Collected data:
# # #
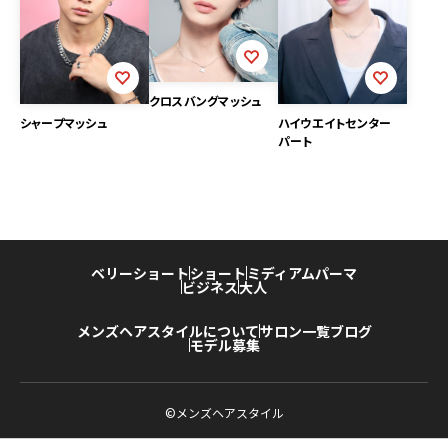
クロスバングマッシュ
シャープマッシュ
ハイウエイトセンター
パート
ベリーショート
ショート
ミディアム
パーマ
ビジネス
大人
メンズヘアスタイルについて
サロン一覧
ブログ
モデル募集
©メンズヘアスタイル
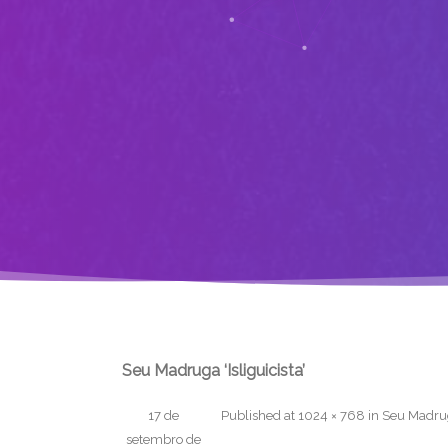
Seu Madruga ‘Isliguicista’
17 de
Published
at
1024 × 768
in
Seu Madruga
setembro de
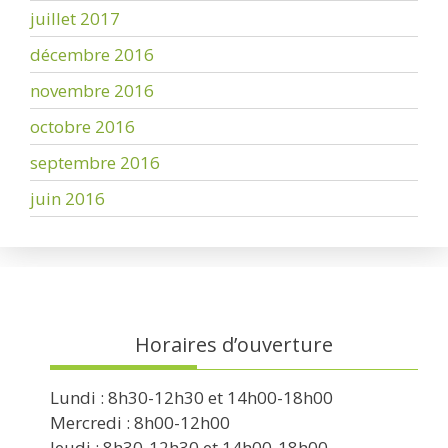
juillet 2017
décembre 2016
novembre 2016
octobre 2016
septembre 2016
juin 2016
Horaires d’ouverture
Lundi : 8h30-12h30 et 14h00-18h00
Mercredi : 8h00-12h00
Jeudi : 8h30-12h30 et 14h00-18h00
# # #
After locating the line with "novembre 2016", please repeat it and every line after it exactly, through the end of the data above.

EXPECTED ANSWER
novembre 2016
octobre 2016
septembre 2016
juin 2016
Horaires d’ouverture
Lundi : 8h30-12h30 et 14h00-18h00
Mercredi : 8h00-12h00
Jeudi : 8h30-12h30 et 14h00-18h00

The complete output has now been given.